(TASK OBJECTIVE) Write out every line of the listing below word for word, in the same order and with the same line breaks.

(RECORDED INFORMATION)

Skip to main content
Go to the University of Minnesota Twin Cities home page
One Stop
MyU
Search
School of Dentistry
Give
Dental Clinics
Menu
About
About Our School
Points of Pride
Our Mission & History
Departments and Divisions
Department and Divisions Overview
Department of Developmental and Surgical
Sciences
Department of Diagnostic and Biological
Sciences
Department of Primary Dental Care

(ANSWER FOR THIS EXERCISE)
Skip to main content
Go to the University of Minnesota Twin Cities home page
One Stop
MyU
Search
School of Dentistry
Give
Dental Clinics
Menu
About
About Our School
Points of Pride
Our Mission & History
Departments and Divisions
Department and Divisions Overview
Department of Developmental and Surgical
Sciences
Department of Diagnostic and Biological
Sciences
Department of Primary Dental Care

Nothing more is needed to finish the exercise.